Lachend zwaaide de man terug. 'We zullen de koopwaar niet beschadigen, kapitein. Alleen een beetje onschuldig vermaak.' Zachtjes mompelde hij: 'Laat die Peter Schrik wat aan zijn ogen krijgen. Dit is de laatste keer geweest dat ik met hem vaar. Rijpe schoonheden om het hart van een Durbinese hoerenbaas te verblijden, maar zodra je er in durft te knijpen, ga je over de muur voor de haaien.'
'Ach, hou toch je bek,' zei een andere man. 'Het is meer goud dan je van je leven bij elkaar hebt gezien. Je krijgt er meer dan genoeg van om aan de hoeren te spenderen tot je niet meer kunt lopen. Wat geeft het dan om je een beetje te gedragen.'
Ze werden naar het strand geroeid en zagen dat hun voorgangers al waren weggevoerd naar een primitief gebouw. Margreet en Adelinde zaten bij de laatste groep die naar binnen ging.
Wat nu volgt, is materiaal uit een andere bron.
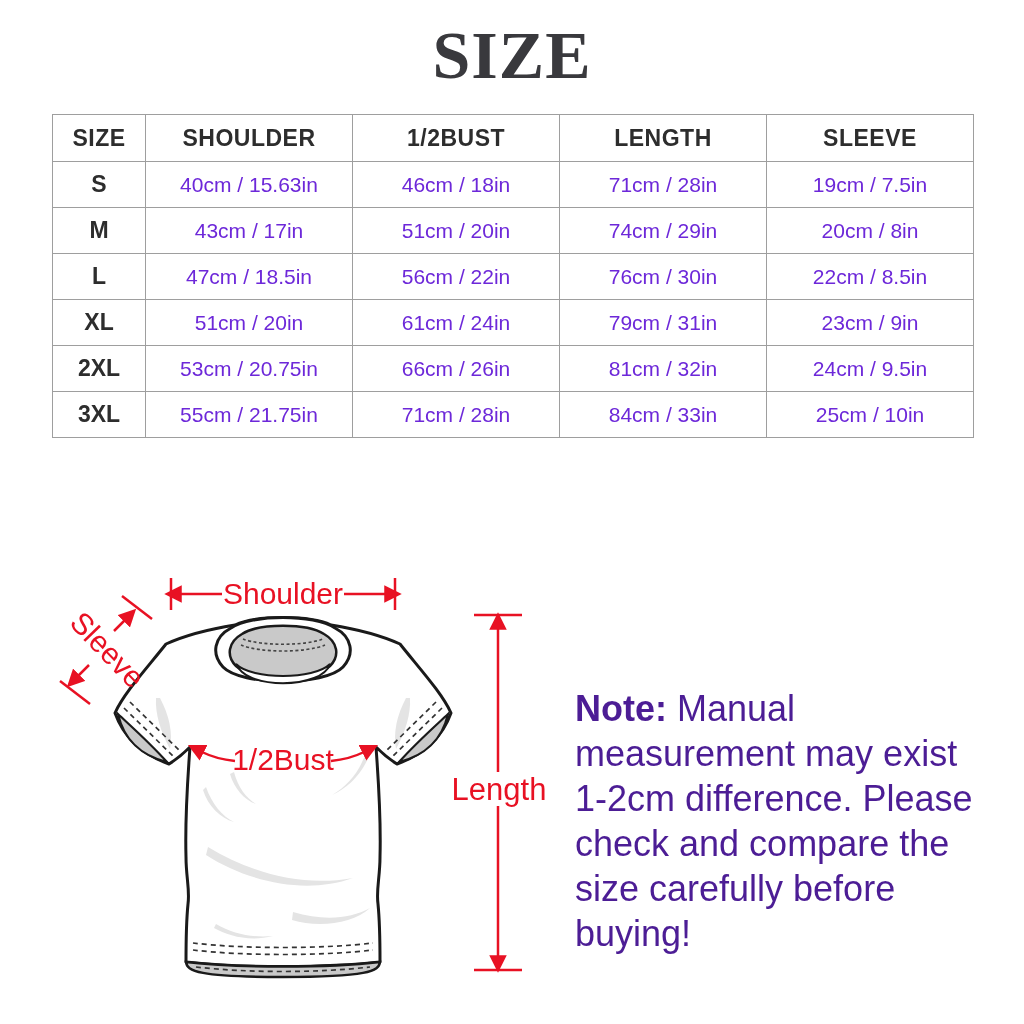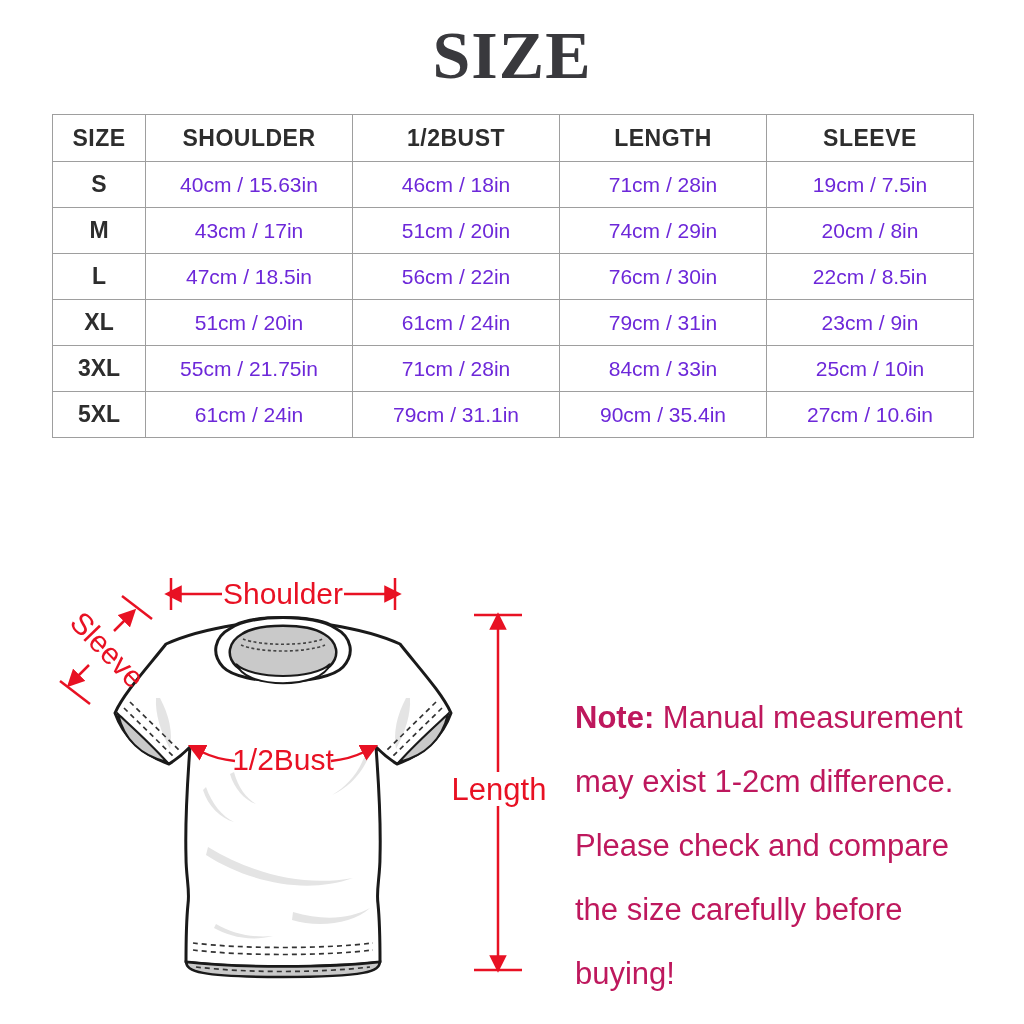"2XL" tr { html: none -> <tr> <td>2XL</td> <td>53cm / 20.75in</td> <td>66cm / 26in</td> <td>81cm / 32in</td> <td>24cm / 9.5in</td> </tr> }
Terwijl de grote deuren achter hen dichtvielen, namen ze hun nieuwe onderkomen in ogenschouw in het weinige licht dat naar binnen viel door de spleten tussen de houten stammen van de muren. Behalve uitgeputte en terneergeslagen mensen was er niets, alleen een zandvloer om op te zitten. Eén snelle blik leerde Margreet dat er veel zieken waren. Maar al te goed bekend met het lot dat gewonden en zieken te wachten stond, zei ze: 'Luister, iedereen!'
Haar stem onderbrak het zachte gemompel en gesnik en de mensen die vlakbij stonden, keken haar kant op. 'Ik ben Margreet, de dochter van de hertog.' Even keek ze rond. 'Er zijn zieken onder u. Zij die nog gezond zijn, moeten hen helpen. Draag hen naar die muur daar.' Ze wees naar de muur die het verst van de deur was verwijderd. Een paar mensen kwamen aarzelend in beweging. 'Schiet op!' zei ze.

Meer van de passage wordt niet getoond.